Ces nouvelles conditions ne font pas le bonheur des fabricants et des revendeurs. « Le problème, c'est que les fabricants d'imprimantes réalisaient 60 % de leur marge grâce à la vente de cartouches », explique Laurent Besnard. En s'alignant sur la facturation d'un coût à la page, qui intègre les services liés à la vie de leurs machines, les constructeurs historiques d'imprimantes ont vu leur profit décroître. Du côté des fabricants traditionnels de copieurs, ces derniers restent encore très frileux quant à la signature de contrat sans engagement de volumétrie. Lorsque l'entreprise dépasse le nombre de copies mensuel ou annuel engagé, elle doit acheter des cartouches supplémentaires au prix standard, donc plus chères. Or, sans engagement de volumétrie, le donneur d'ordres ne paie pas de surcoût en cas de consommation excessive.

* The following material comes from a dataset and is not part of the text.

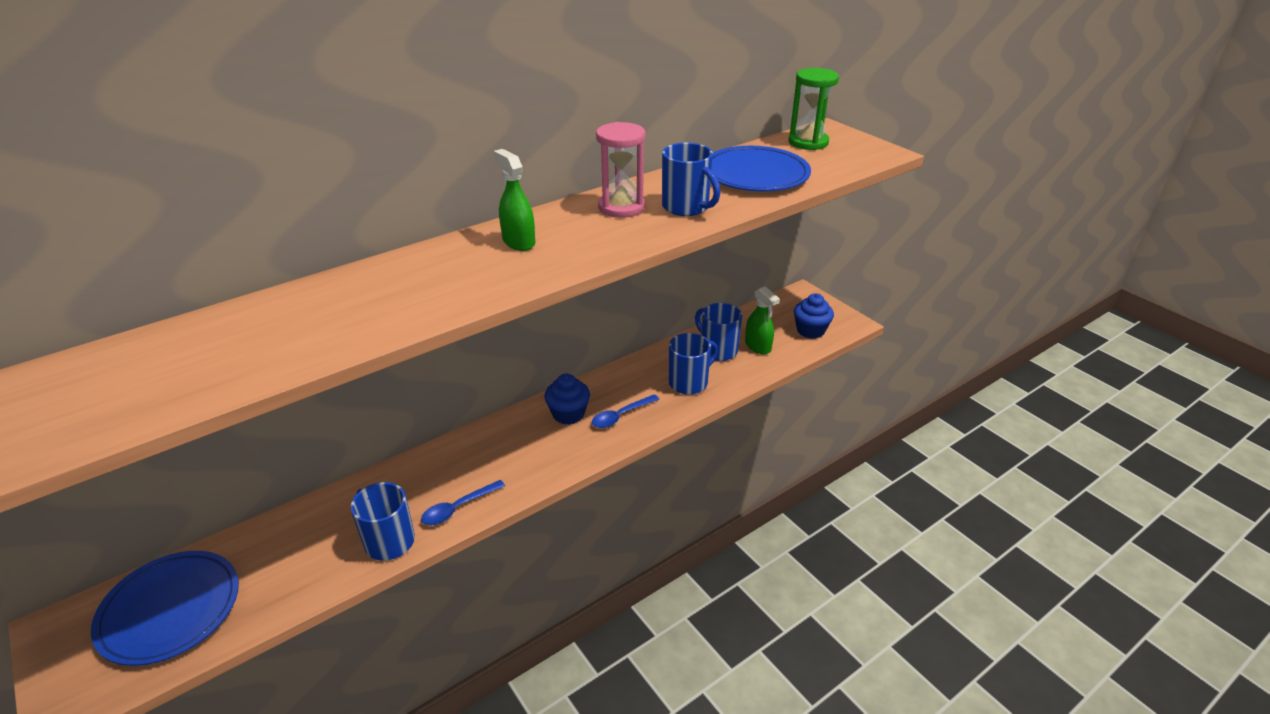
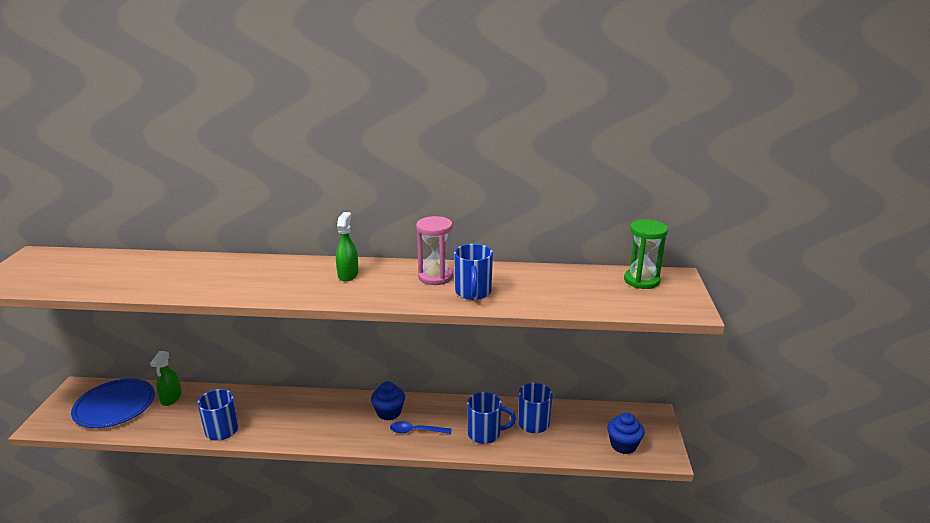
camera: 40 degrees right, 10 degrees down
(458, 508) = (270, 432): blue spoon -> none
(755, 174) = (558, 289): blue plate -> none
(758, 346) = (566, 435): green spray bottle -> green spray bottle (171, 398)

« Le coût à la page est un mode de facturation non normé. Les fournisseurs peuvent intégrer ce qu'ils veulent dans leurs calculs, rendant les offres incomparables. »
Le taux d'encrage est le pourcentage d'encre imprimée sur une page. Ce taux varie en fonction du document copié et de son format. Traitement de texte graphique, ou PowerPoint: ces différents types de fichier ne sollicitent pas le même niveau d'encre. Sans compter le choix entre la couleur et le noir et blanc . Le pourcentage d'encre sollicitée pour une impression dépend aussi de la résolution du document, par exemple 300 dpi (nombre de pixels pour chacun des points qui constituent une image) pour une photographie en haute définition. Mais la nature du support imprimé joue aussi dans le taux d'encrage. Une radiographie consommera plus qu'une feuille de papier standard au grammage de 80 g/m2. Selon HP, on considère qu'une feuille de papier imprimée en noir et blanc comportant un en-tête, un texte et un logo représente un taux d'encrage de 5 %. Autre exemple: une page de type PowerPoint, avec un texte en gras, un graphique occupant environ 25 % d'espace, contient environ 20 % d'encre. Ainsi, pour la présentation d'un produit, les constructeurs retiennent un taux d'encrage de 5 % sur une page A4. Il s'agit d'un élément mineur dans le calcul du coût à la page pour les entreprises dont les besoins d'impression se limitent à des travaux bureautiques. En revanche, ce taux d'encrage est plus important pour les donneurs d'ordres dont la consommation d'impression peut être beaucoup plus grande, comme dans les ateliers de graphisme ou les cabinets d'architecture.